### QUESTIONS TO ANSWER
(A) Copy the Information Retrieval course page from "TA: Mr. Don" up to and including "searching the Web.".
(B) Do these statements agree with the Information Retrieval course page? For each one, answer yes or no and quote the deciding words from the course page. (i) The TA holds office hours from 2:30 to 5:30 on Tuesdays and Thursdays. (ii) Linear algebra and statistics are required for the course. (iii) Only students in the class can read the course blog.
(C) Continue the Information Retrieval course page, starting after its last sentence.

CMSC 476/676

Information Retrieval

Spring 2009

For lots of up-to-date information, see the course blog http://cmsc476sp09.blogspot.com/
You'll need permission to post to the blog, but anybody can read it. I've invited all students in the class as of Thursday 1/29/09 to join the blog as authors, using their UMBC computer accounts.

Charles Nicholas nicholas@umbc.edu

ITE 325G
Office Hours: Tuesdays and Thursday 4:30-5:30.
410-455-2594 Contact Ms. Gethmann at gethmann@umbc.edu, or x. 52713, to make an appointment at other times.
TA: Mr. Don Dimitroff
Don's URL http://www.csee.umbc.edu/~dondim1/
ITE 351 Don's office hours are 2:30-5:30 on Tuesdays and Thursdays.

The class meets in ACIV 014

This course is an introduction to the theory and implementation of software systems designed to search through large collections of text. Ever wonder how World-Wide Web search engines work? Ever wondered why they don't? You'll learn about it here. Information retrieval (IR) is one of the oldest branches of computer science, and has influenced nearly every aspect of computer usage: "search and replace" in a word processor, querying a card catalog, grep'ing through your source code, filtering the spam out of your email, searching the Web.

This course will have two main thrusts. The first is to cover the fundamentals of IR: retrieval models, search algorithms, and IR evaluation. The second is to give a taste of the implementation issues by having you write (a good chunk of) your own text search engine and test it out on a sample text collection. This will be a semester-long project, details to follow.

You will need to have taken the equivalent of CMSC 341 (Data Structures), and an algorithms course (441 or 641) is recommended. Linear algebra (MATH 221) and Statistics (STAT 355) are recommended but not required; they give background which will be helpful in understanding many IR concepts.

### SUPPLIED DATA
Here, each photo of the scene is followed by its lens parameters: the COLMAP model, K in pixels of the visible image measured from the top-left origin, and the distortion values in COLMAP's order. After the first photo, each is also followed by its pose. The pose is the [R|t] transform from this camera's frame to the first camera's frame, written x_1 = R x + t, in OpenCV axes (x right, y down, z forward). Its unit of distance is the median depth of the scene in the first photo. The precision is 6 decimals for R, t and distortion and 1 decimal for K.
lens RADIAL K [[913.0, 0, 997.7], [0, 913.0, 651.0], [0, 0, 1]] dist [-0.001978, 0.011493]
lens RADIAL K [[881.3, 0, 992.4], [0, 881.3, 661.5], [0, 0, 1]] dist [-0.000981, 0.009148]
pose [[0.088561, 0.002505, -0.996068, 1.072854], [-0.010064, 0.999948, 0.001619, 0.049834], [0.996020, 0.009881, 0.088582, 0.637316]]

--

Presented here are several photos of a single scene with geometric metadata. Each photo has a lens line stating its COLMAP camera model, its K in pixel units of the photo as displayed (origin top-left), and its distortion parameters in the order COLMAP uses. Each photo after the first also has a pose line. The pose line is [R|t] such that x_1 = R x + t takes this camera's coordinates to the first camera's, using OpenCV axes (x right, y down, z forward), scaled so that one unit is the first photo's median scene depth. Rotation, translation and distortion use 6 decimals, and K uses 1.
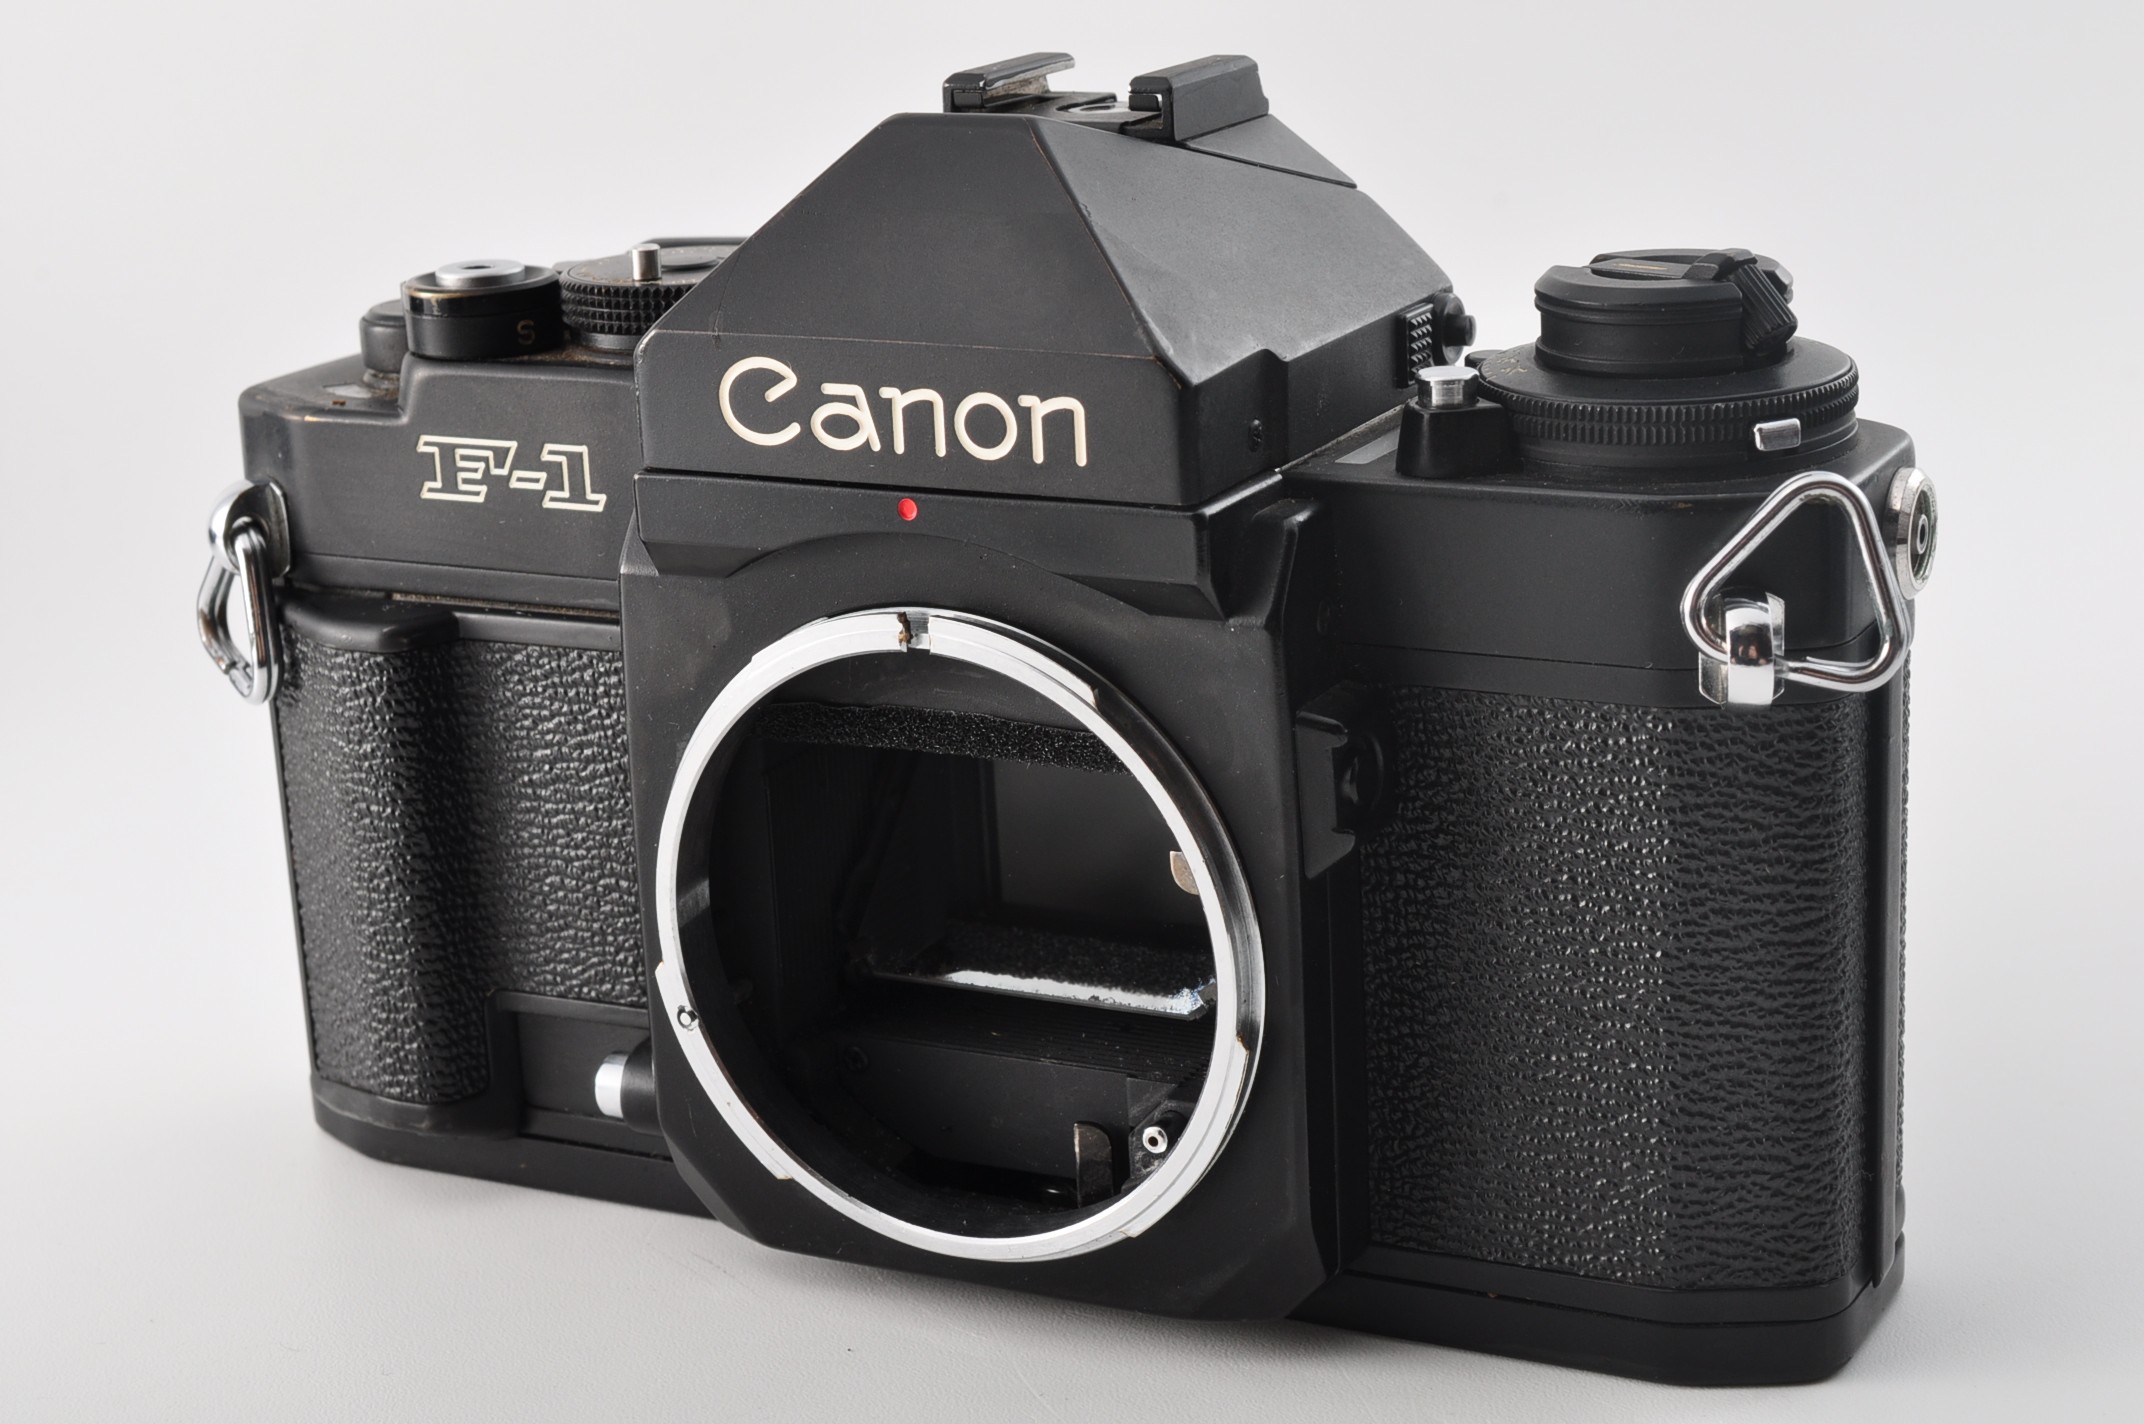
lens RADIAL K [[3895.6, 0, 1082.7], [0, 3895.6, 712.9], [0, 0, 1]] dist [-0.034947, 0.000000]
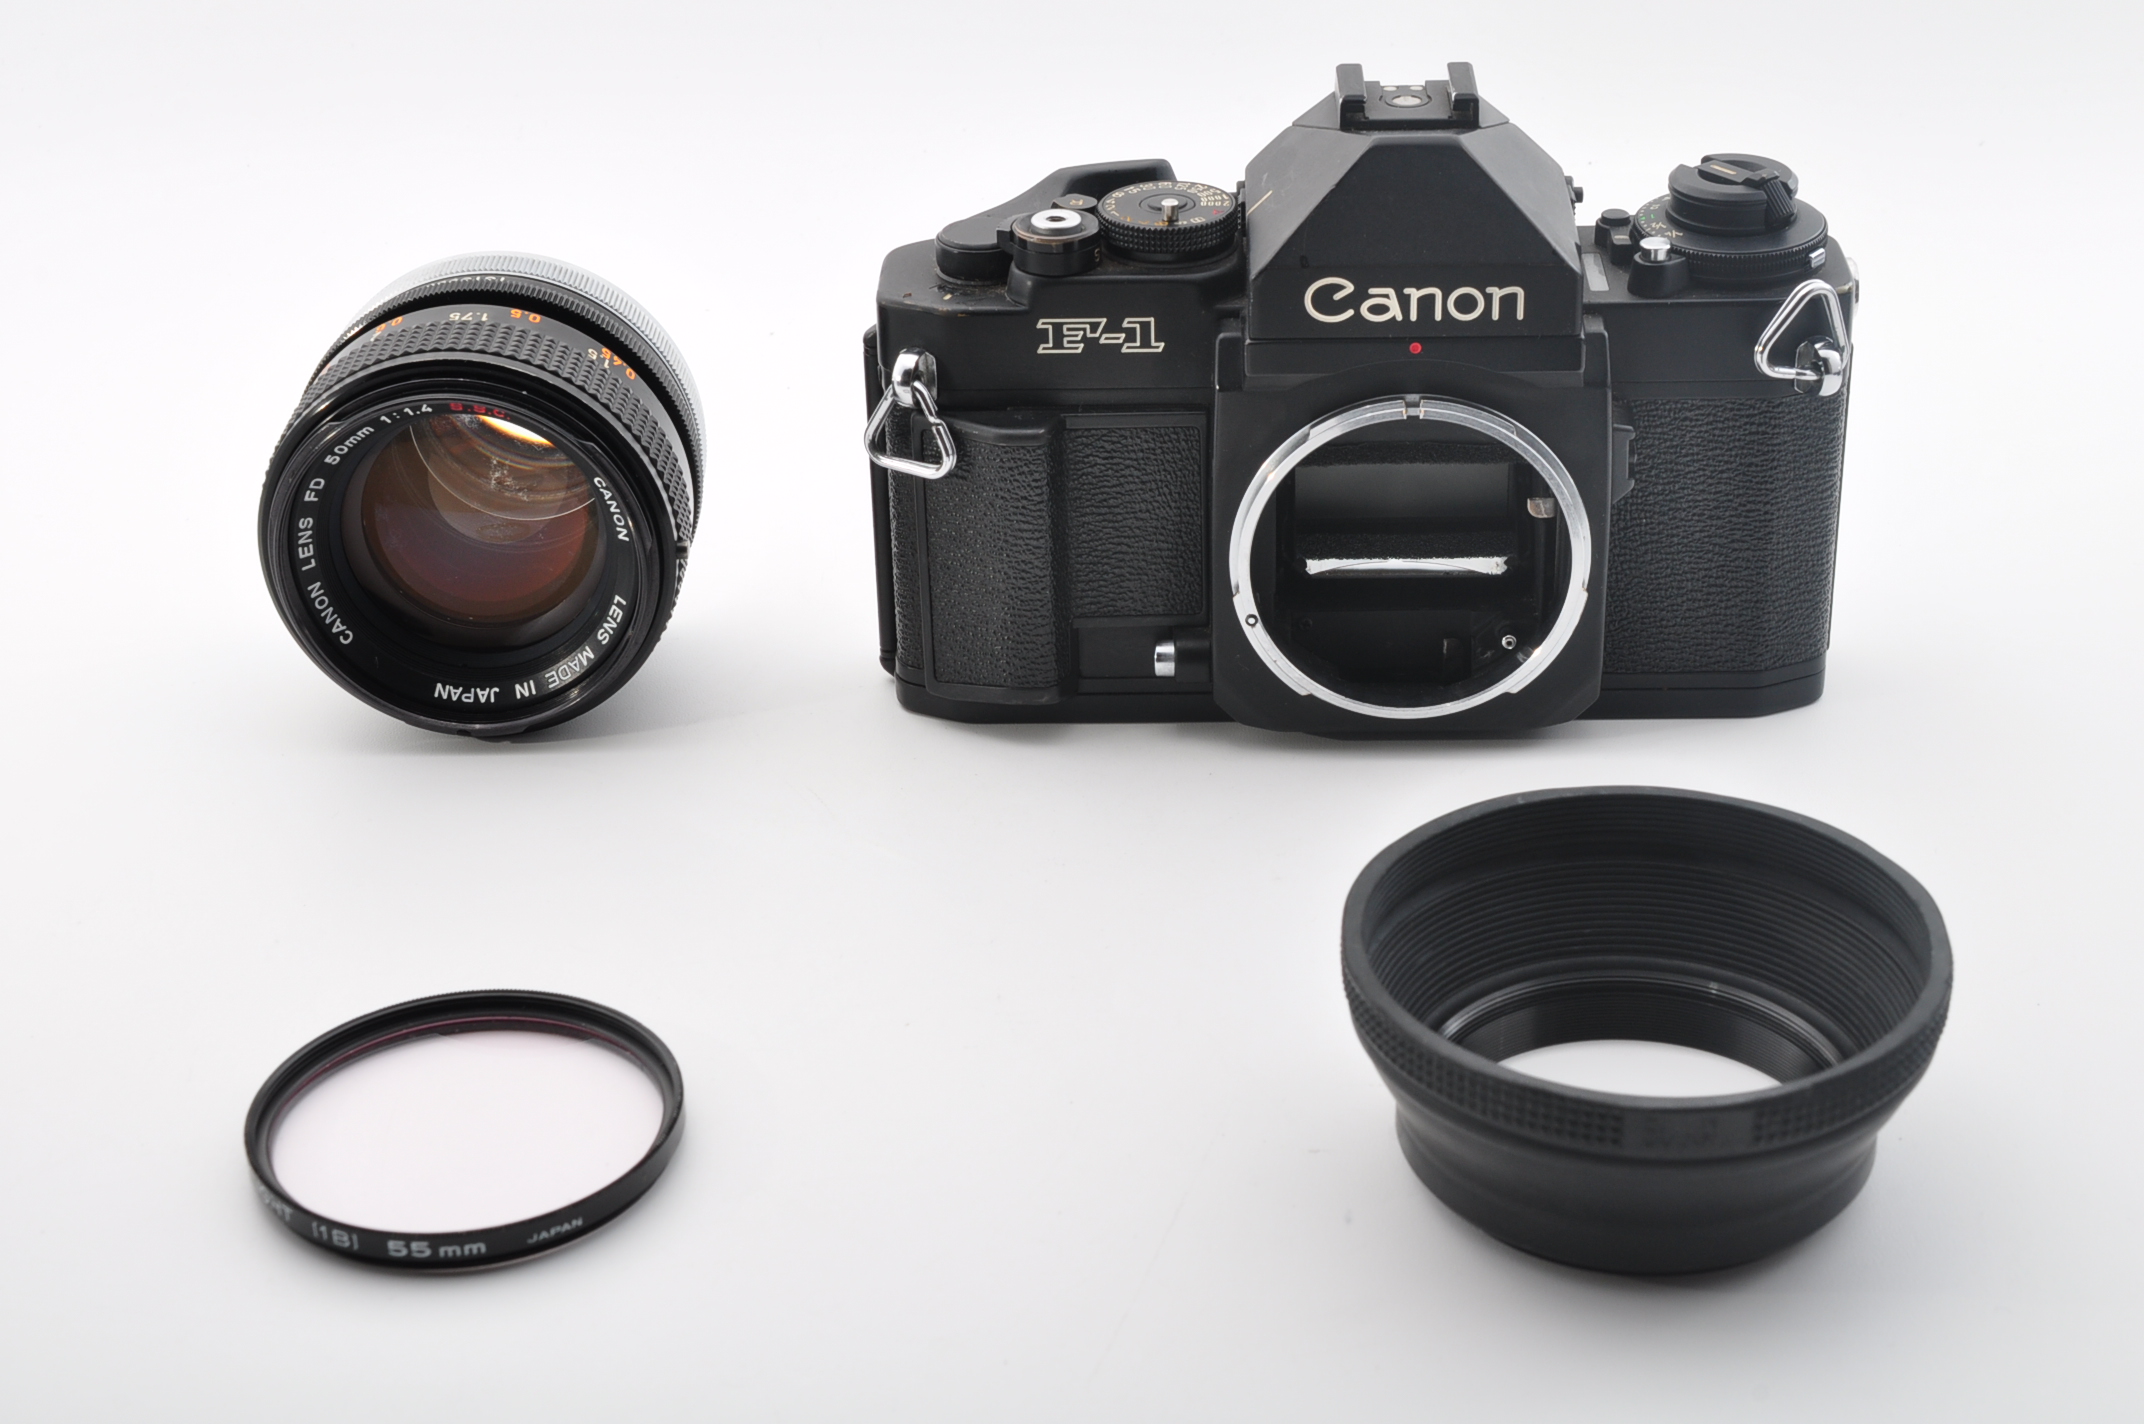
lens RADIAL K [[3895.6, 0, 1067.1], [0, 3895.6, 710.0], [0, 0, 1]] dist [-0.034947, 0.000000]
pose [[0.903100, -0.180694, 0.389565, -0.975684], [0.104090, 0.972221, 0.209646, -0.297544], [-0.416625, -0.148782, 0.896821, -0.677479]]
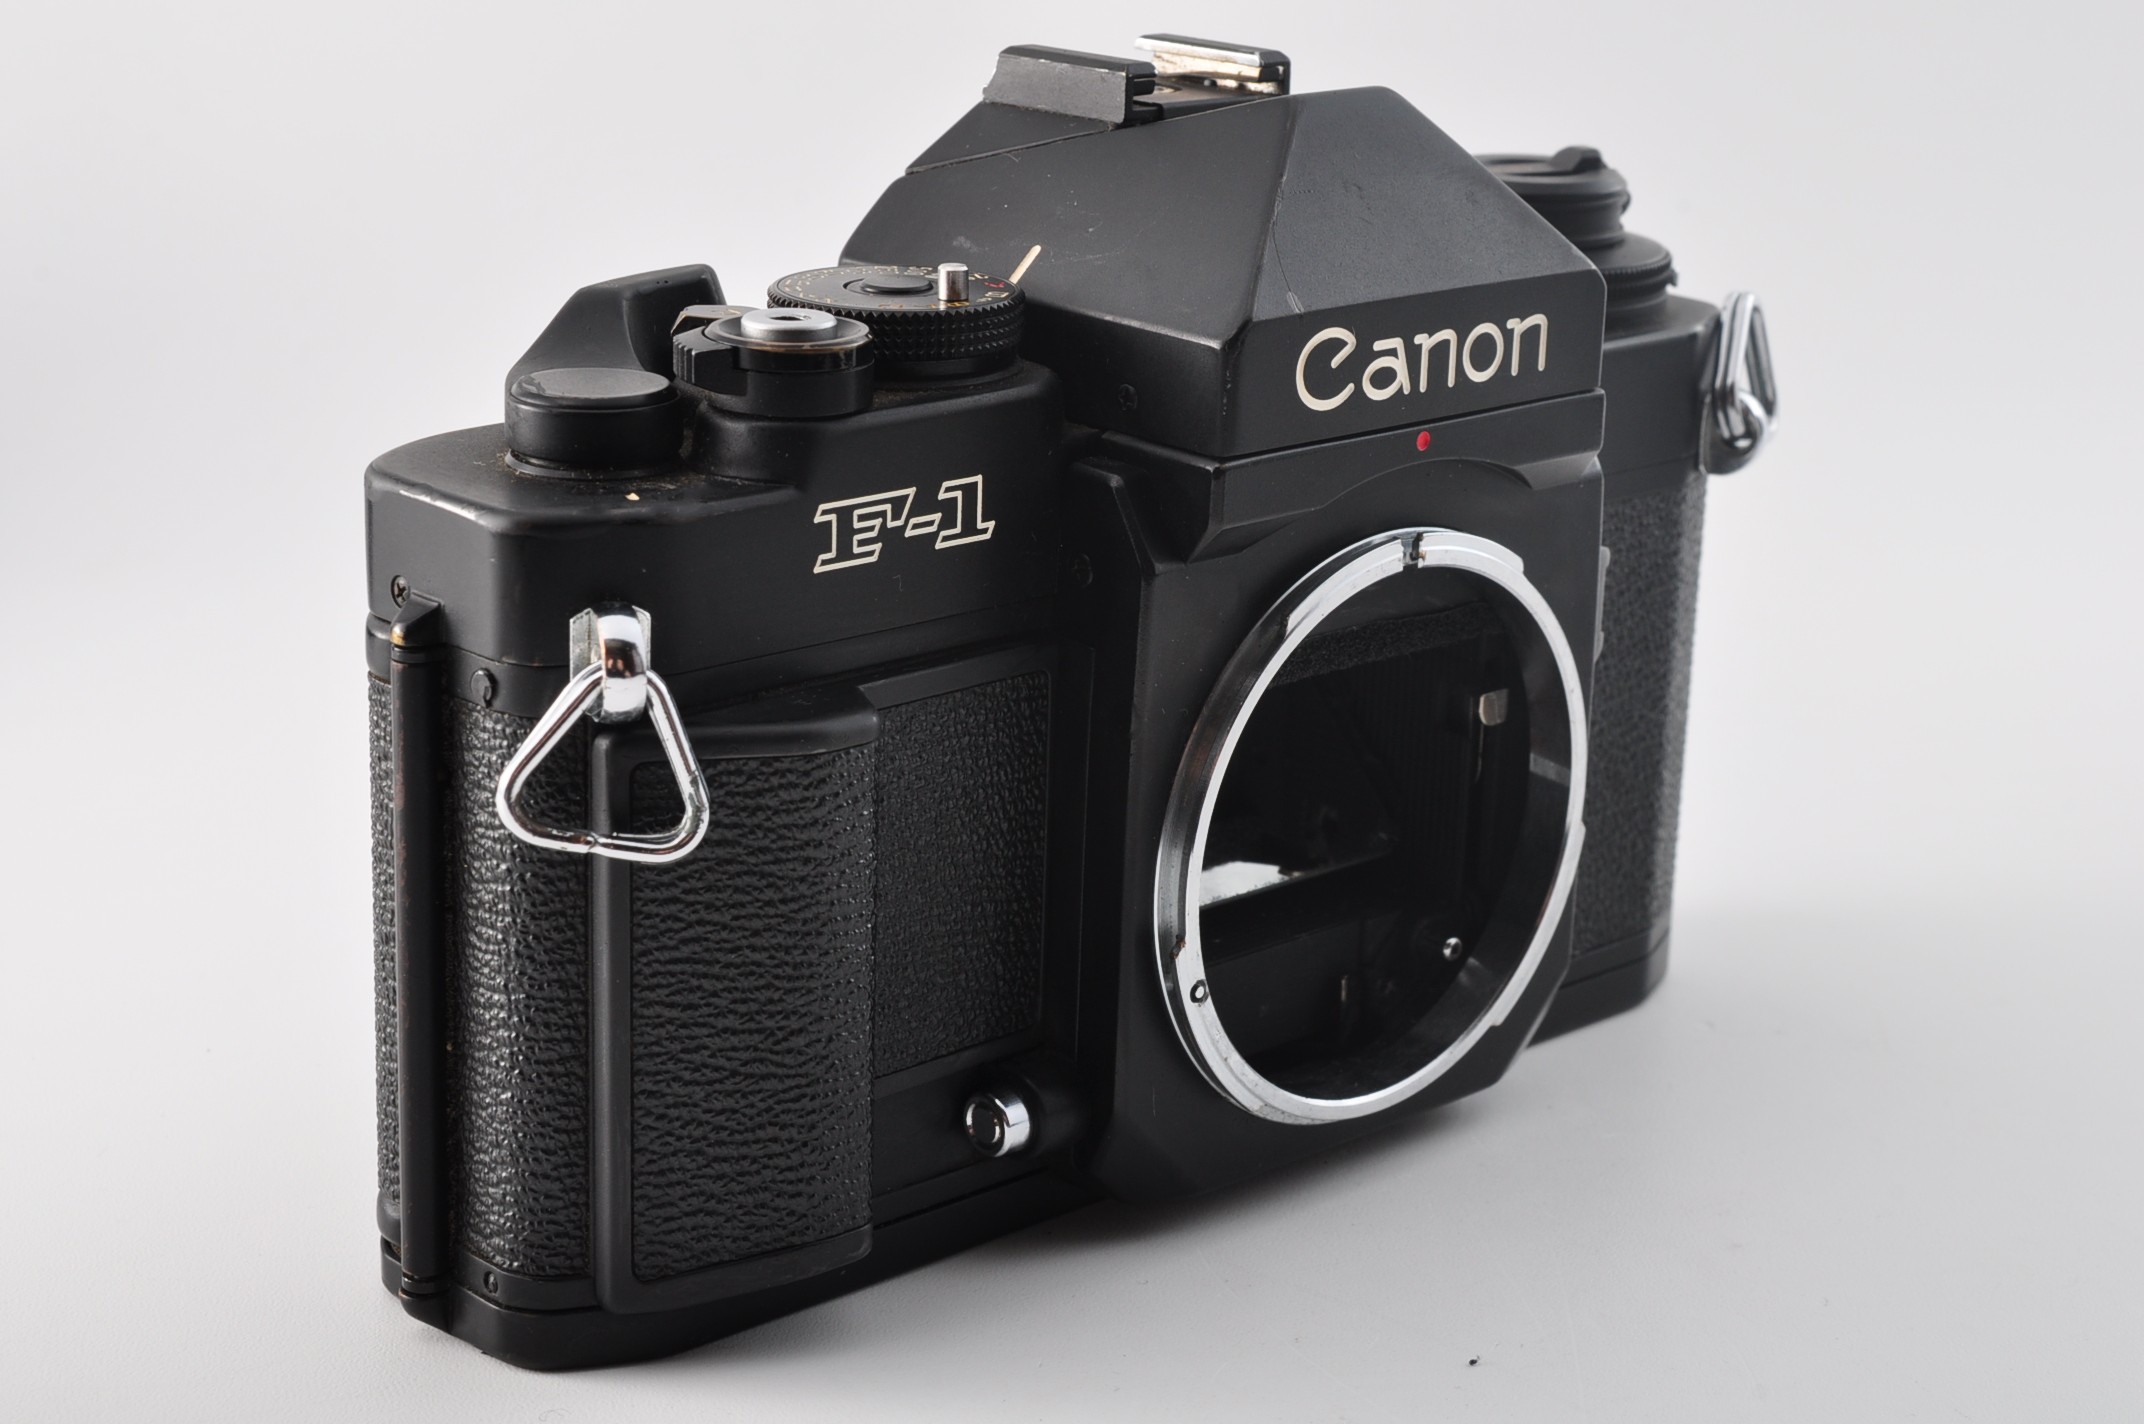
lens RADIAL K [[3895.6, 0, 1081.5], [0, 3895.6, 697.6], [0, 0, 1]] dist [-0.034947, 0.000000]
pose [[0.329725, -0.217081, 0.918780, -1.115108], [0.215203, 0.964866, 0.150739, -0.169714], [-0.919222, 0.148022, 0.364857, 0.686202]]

### ANSWERS FOR THE TASKS
(A)
TA: Mr. Don Dimitroff
Don's URL http://www.csee.umbc.edu/~dondim1/
ITE 351 Don's office hours are 2:30-5:30 on Tuesdays and Thursdays.

The class meets in ACIV 014

This course is an introduction to the theory and implementation of software systems designed to search through large collections of text. Ever wonder how World-Wide Web search engines work? Ever wondered why they don't? You'll learn about it here. Information retrieval (IR) is one of the oldest branches of computer science, and has influenced nearly every aspect of computer usage: "search and replace" in a word processor, querying a card catalog, grep'ing through your source code, filtering the spam out of your email, searching the Web.

(B)
(i) Yes: "Don's office hours are 2:30-5:30 on Tuesdays and Thursdays."
(ii) No: "Linear algebra (MATH 221) and Statistics (STAT 355) are recommended but not required"
(iii) No: "anybody can read it"

(C)
Text and Handouts

The text will be Manning et al, available at the UMBC bookstore (at least it's been ordered) as well as Amazon. Details about which chapters will be covered, and when, will follow. The text is available on line:
http://www-csli.stanford.edu/~hinrich/information-retrieval-book.html
The slides to be used in class will be based on those provided by the authors of the textbook. You can see those original slides at http://www-csli.stanford.edu/~hinrich/newslides.html
In class I will use a local version of these slides, which I will modify as needed! It'd be a good idea to study the slides BEFORE each class. Other papers and resources are available

Grading

There will be a multi-phase programming project, details to be announced, worth 50% of the grade. The programming assignments can be found in this term project directory. The corpus of text documents is available as this compressed tarfile, and this directory.

Exams and quizzes will be another 30%. There will also be a writing project, worth 20%. Presentations on the programming and/or writing projects will take the place of the final exam. No final exam is planned.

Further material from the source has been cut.